Adipose tissue within the tumor microenvironment (TME) plays a critical role in supporting breast cancer progression. In this study, we identified FAM3 metabolism-regulating signaling molecule C (FAM3C) produced by cancer-associated adipocytes (CAAs) as a key regulator of tumor progression. FAM3C overexpression in cultured adipocytes significantly reduced cell death in both adipocytes and co-cultured breast cancer cells while suppressing markers of fibrosis. Conversely, FAM3C depletion in CAAs resulted in adipocyte-mesenchymal transition (AMT) and increased fibrosis within the TME. Adipocyte FAM3C expression was driven by TGF-β signaling from breast cancer cells and was reduced upon treatment with a TGF-β-neutralizing antibody. FAM3C knockdown in CAAs early in tumorigenesis in a genetically engineered mouse model of breast cancer significantly inhibited primary and metastatic tumor growth. Circulating FAM3C levels were elevated in patients with metastatic breast cancer compared to those with non-metastatic breast cancer. These results suggest that therapeutic inhibition of FAM3C expression levels in CAAs during early tumor development could be a promising approach in the treatment of patients with breast cancer.
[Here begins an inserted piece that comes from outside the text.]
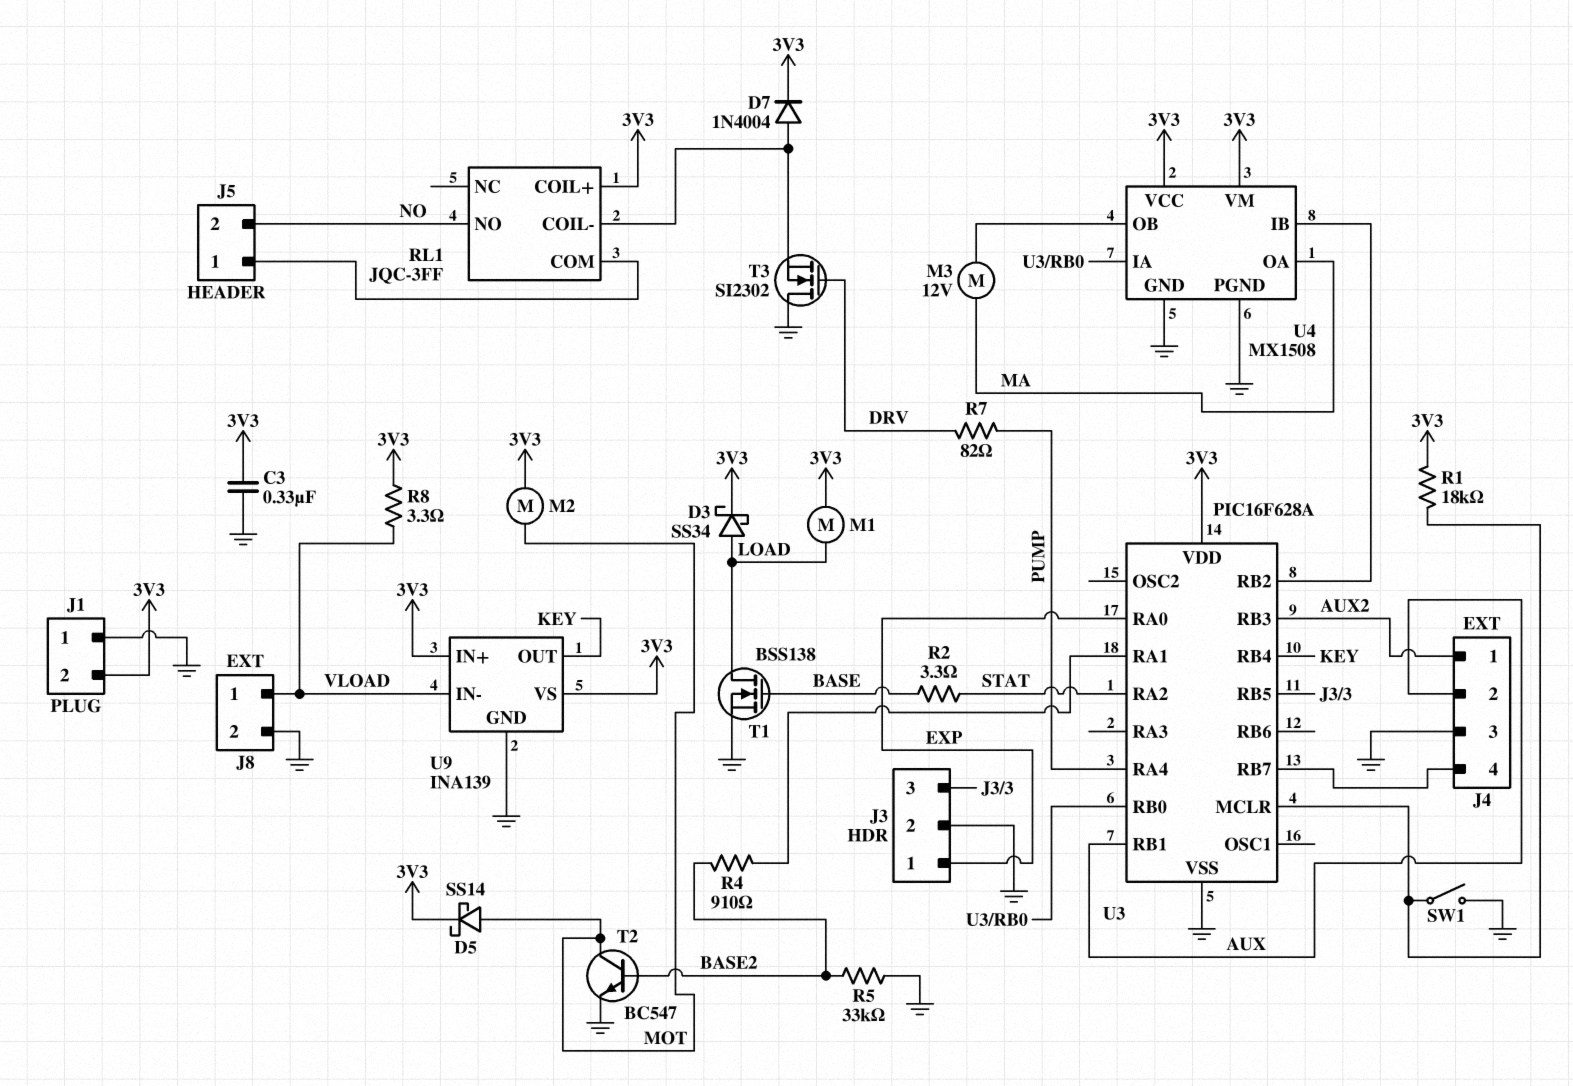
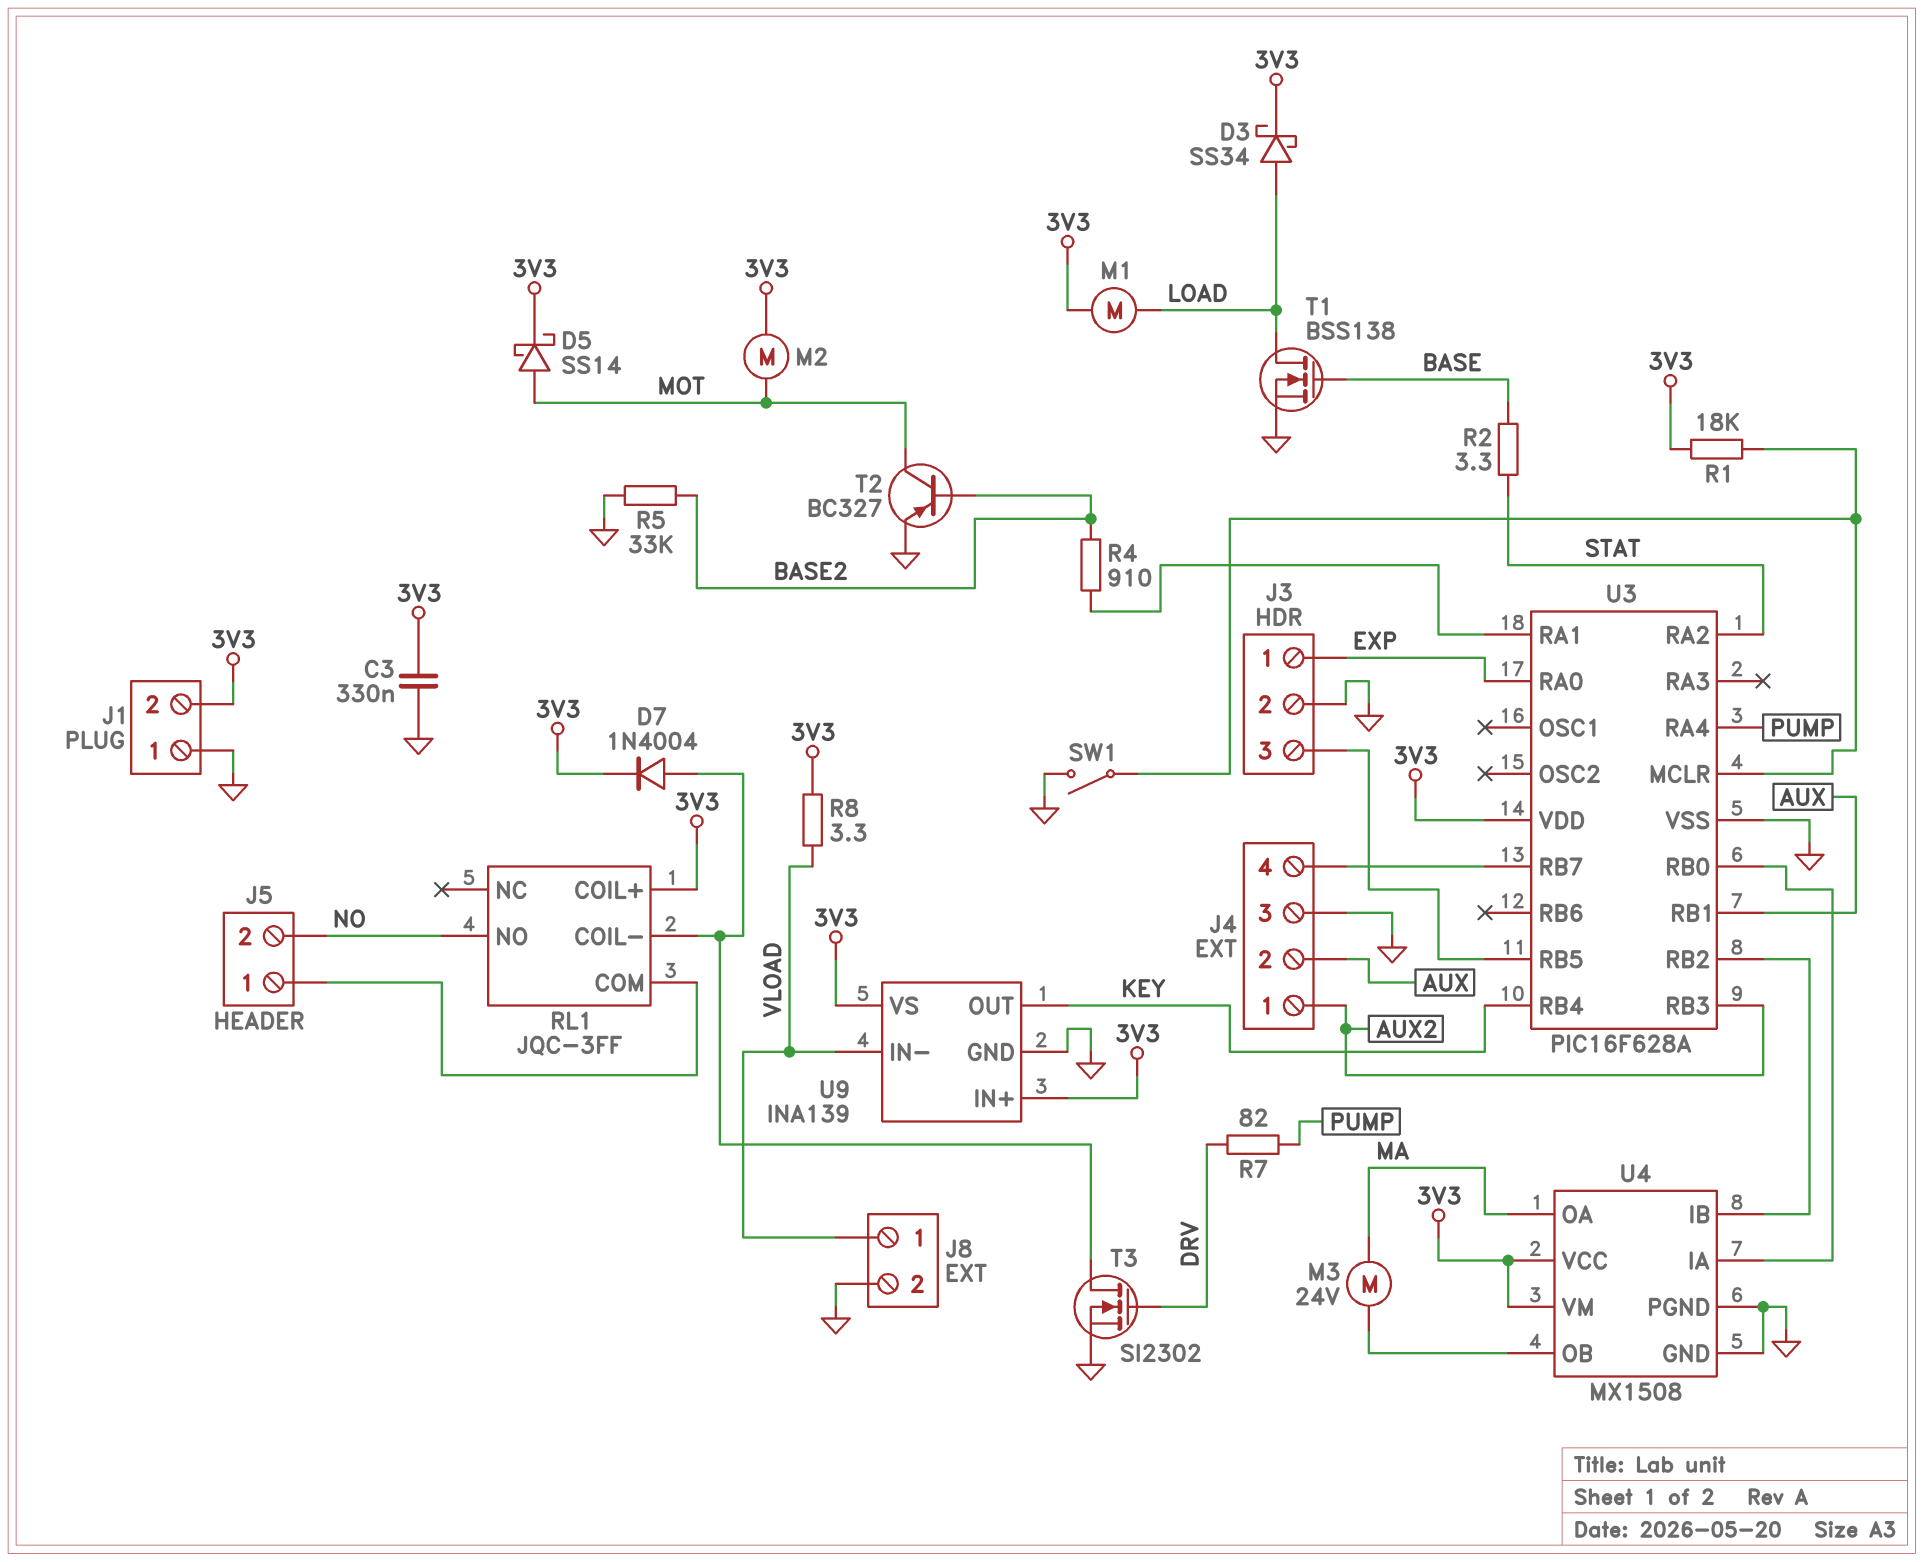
M3: motor 12V (MA, U4/OB) -> motor 24V (MA, U4/OB)
T2: NPN BC547 (B BASE2, C MOT, E GND) -> PNP BC327 (B BASE2, C MOT, E GND)
T3: NMOS SI2302 (G DRV, D GND, S RL1/COIL-) -> NMOS SI2302 (G DRV, D RL1/COIL-, S GND)

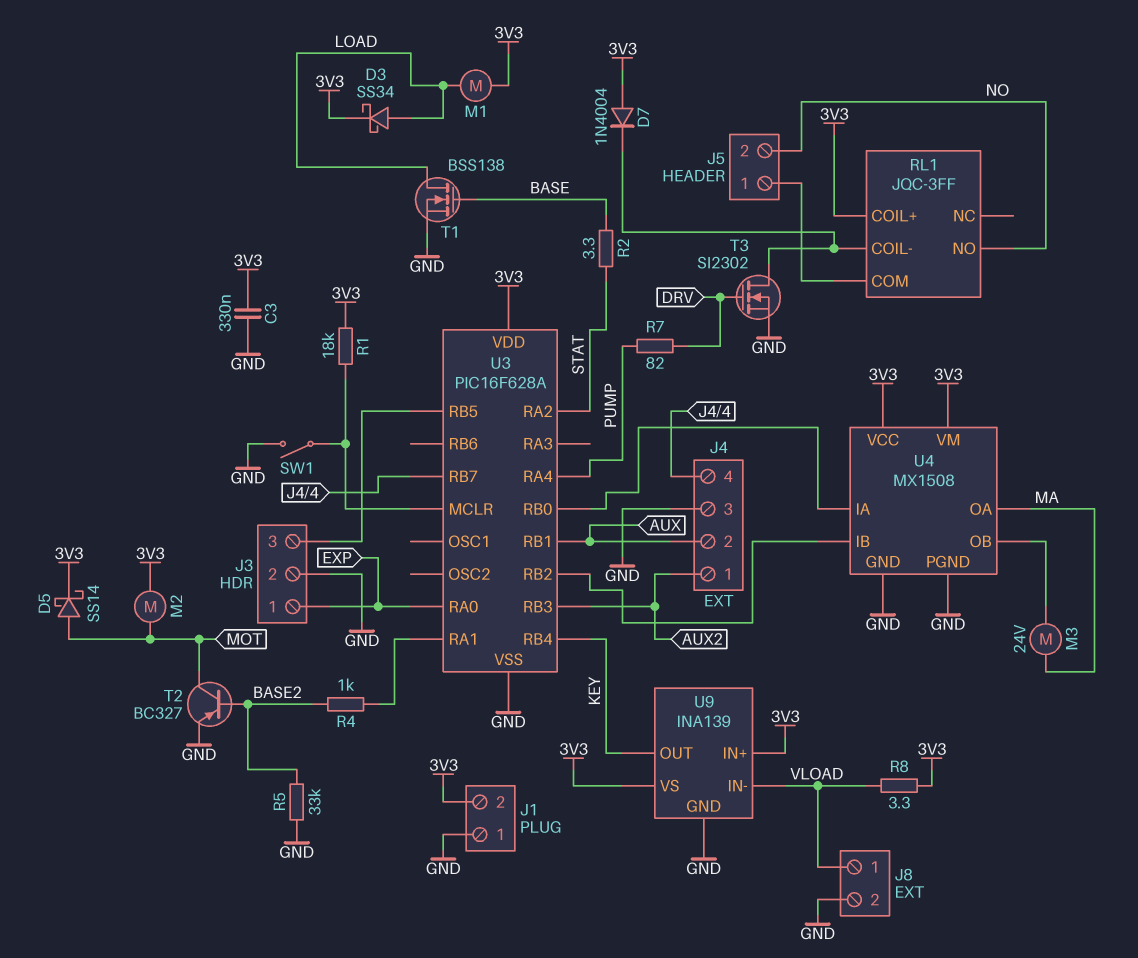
D7: diode 1N4004 (A RL1/COIL-, K 3V3) -> diode 1N4004 (A 3V3, K RL1/COIL-)
R4: 910 (BASE2, U3/RA1) -> 1k (BASE2, U3/RA1)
A groundbreaking study conducted by Professor Jiyoung Park and her research team in the Department of Biological Sciences at UNIST has identified FAM3C, a metabolism-regulating signaling molecule produced by cancer-associated adipocytes (CAAs), as a key regulator of breast cancer progression within the tumor microenvironment (TME). The findings, published in the prestigious academic journal Cancer Research, shed light on the potential for targeted therapies in the treatment of breast cancer.
Figure 1. Fam3c knockdown in sWAT of MMTV-PyMT mice increases cell death and fibrosis of CAAs, ultimately inhibiting the growth and metastasis of primary tumors. (left and center) Immunohistochemistry staining images and quantification of CC3 and fibronectin in sWAT from eight-week-old mice. Scale bar: 400 µm. (right) Sirius Red staining images and quantification of sWAT from eight-week-old mice. Scale bar: 400 µm.
The study demonstrates that overexpression of FAM3C in cultured adipocytes significantly reduces cell death in both adipocytes and co-cultured breast cancer cells, while suppressing markers of fibrosis. Conversely, depletion of FAM3C in CAAs leads to adipocyte-mesenchymal transition (AMT) and increased fibrosis within the TME. The research team also discovered that breast cancer cells stimulate the expression of FAM3C in adipocytes through TGF-β signaling, which can be inhibited by a TGF-β-neutralizing antibody.
Figure 2. (A) Fluorescence images of whole-body tumor burden. (B) Quantification of the region of interest. (C) Fluorescence images and quantification of lung metastatic burden at 16 weeks. (D) Hematoxylin and eosin staining images of lung metastases and quantification of metastatic nodules with diameters > 0.5 mm. Scale bar: 1 mm.
In a genetically engineered mouse model of breast cancer, early knockdown of FAM3C in CAAs significantly inhibited primary and metastatic tumor growth. Furthermore, elevated levels of circulating FAM3C were observed in patients with metastatic breast cancer compared to those with non-metastatic breast cancer.
“These findings suggest that therapeutic inhibition of FAM3C expression in CAAs during early tumor development could hold promise as a novel approach in the treatment of patients with breast cancer,” said Professor Jiyoung Park. “Understanding the role of cancer-associated adipocytes and their secretory molecules, such as FAM3C, opens up new avenues for the development of early diagnosis markers and targeted treatments for breast cancer.”
Figure 3. Graphical abstract, showing high FAM3C expression predicts poor prognosis in patients with breast cancer.
The findings of this study have been published in the online version of Cancer Research on December 20, 2023. This research was conducted with the support of the National Research Foundation of Korea (NRF), funded by the Ministry of Science and ICT (MSIT), the Basic Science Research Program, as well as a grant of the Korea Health Technology R&D Project through the Korea Health Industry Development Institute (KHIDI), funded by the Ministry of Health & Welfare, Republic of Korea.
Sahee Kim, Jiyoung Oh, Chanho Park, et al., “FAM3C in cancer-associated adipocytes promotes breast cancer cell survival and metastasis,” Cancer Research, (2023).